# Thread: Sum of C(n,r) proof

1. ## Sum of C(n,r) proof

Hi .
Can Anyone help to proof $\sum C(n,r)=2^n$ without using

sets .

I am Wondering how to Solve this Series?

$\sum_{r=0}^{n} \frac{n!}{r!(n-r)!}$

............

I Know :

$\sum_{r=0}^{n} \frac{n!}{r!(n-r)!} = n!\sum_{r=0}^{n} \frac{1}{r!(n-r)!}$

2. Originally Posted by parkhid
Hi .
Can Anyone help to proof $\sum C(n,r)=2^n$ without using

sets .

I am Wondering how to Solve this Series?

$\sum_{r=0}^{n} \frac{n!}{r!(n-r)!}$

............

I Know :

$\sum_{r=0}^{n} \frac{n!}{r!(n-r)!} = n!\sum_{r=0}^{n} \frac{1}{r!(n-r)!}$

We know (I hope...) that $(a,b)^n=\sum\limits_{k=0}^n \binom{n}{k} a^{n-k}b^k$ , so :

$\sum\limits_{k=0}^n \binom{n}{k}=\sum\limits_{k=0}^n \binom{n}{k}1^{n-k}\cdot 1^k=$ ...

Tonio

3. The Binomial Expansion is defined as:

$(x+a)^{n}=\sum_{k=0}^{n}{n \choose k}.x^{n-k}.a^{k} ,\forall x,a$ and $n \in \mathbb{Z}_{+}$

Now, if x=a=1 , We have:

$2^{n}=\sum_{k=0}^{n}{n \choose k}$

What is the sum...

4. ## NO

I will Know this way. i want to proof this by series and differential relations.

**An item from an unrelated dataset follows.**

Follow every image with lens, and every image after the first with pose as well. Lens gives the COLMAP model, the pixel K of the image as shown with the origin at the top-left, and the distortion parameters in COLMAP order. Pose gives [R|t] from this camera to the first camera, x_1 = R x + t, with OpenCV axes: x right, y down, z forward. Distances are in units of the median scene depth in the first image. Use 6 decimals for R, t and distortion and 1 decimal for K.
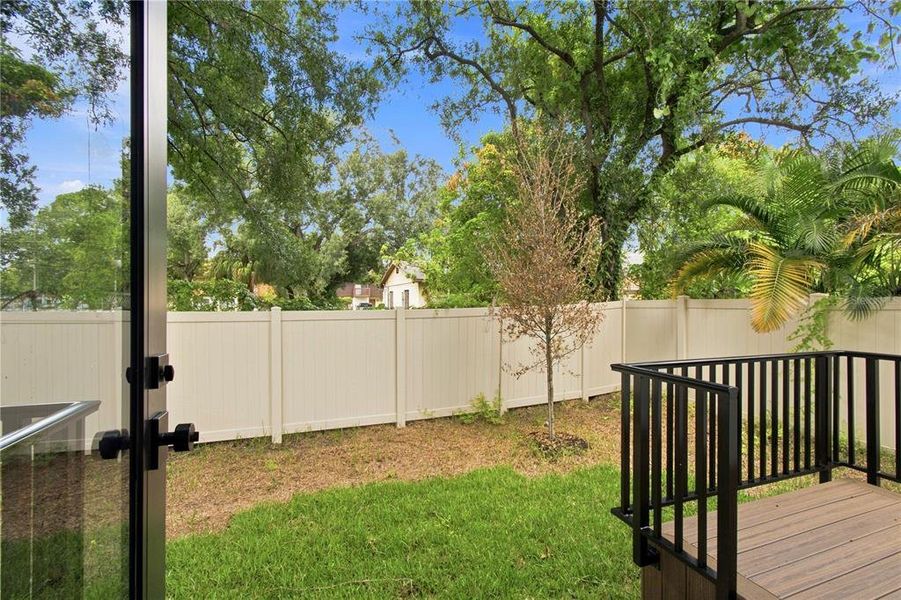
lens RADIAL K [[399.9, 0, 450.1], [0, 399.9, 303.3], [0, 0, 1]] dist [0.000252, 0.000083]
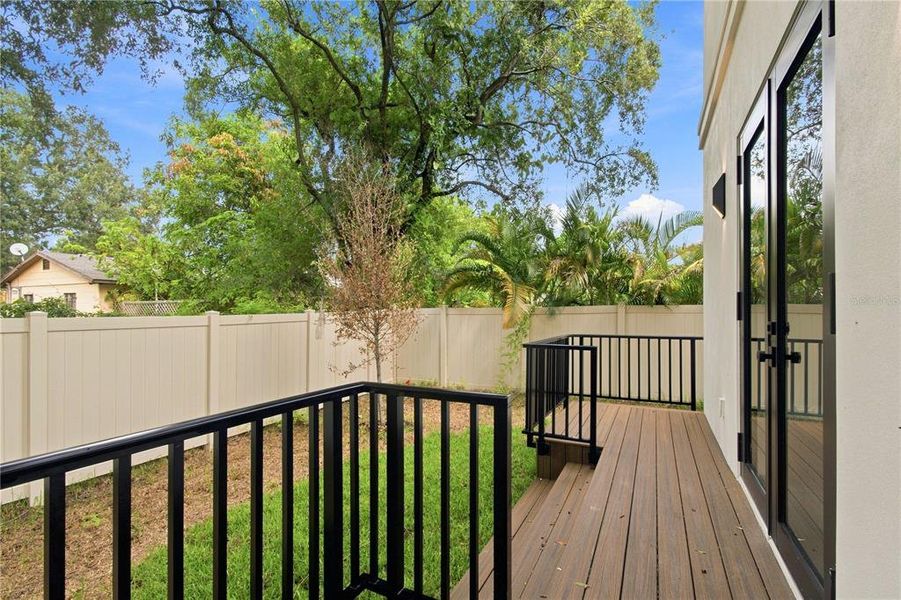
lens RADIAL K [[406.5, 0, 448.1], [0, 406.5, 316.5], [0, 0, 1]] dist [-0.009638, 0.006479]
pose [[0.734162, -0.008361, 0.678922, -0.326845], [0.001666, 0.999943, 0.010513, 0.007520], [-0.678972, -0.006587, 0.734135, -0.007496]]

5. You can prove that $\sum_{k=0}^n {n \choose k} = 2^n$ by induction on n.

If n=1, then ${1 \choose 0} + {1 \choose 1} = 2$, so it is true for n=1.

Now using the fact that ${n \choose k} + {n \choose {k+1}} = {{n+1} \choose {k+1}}$, and assuming that $\sum_{k=0}^n {n \choose k} = 2^n$, we have that

$\sum_{k=0}^{n+1} {{n+1} \choose k} = \sum_{k=1}^{n+1} {n \choose {k-1}} + \sum_{k=0}^n {n \choose k}$

$\sum_{k=0}^{n+1} {{n+1} \choose k} = \sum_{k=0}^{n} {n \choose k} + \sum_{k=0}^n {n \choose k}$

$\sum_{k=0}^{n+1} {{n+1} \choose k} = 2 \sum_{k=0}^{n} {n \choose k} = 2 \cdot 2^n = 2^{n+1}$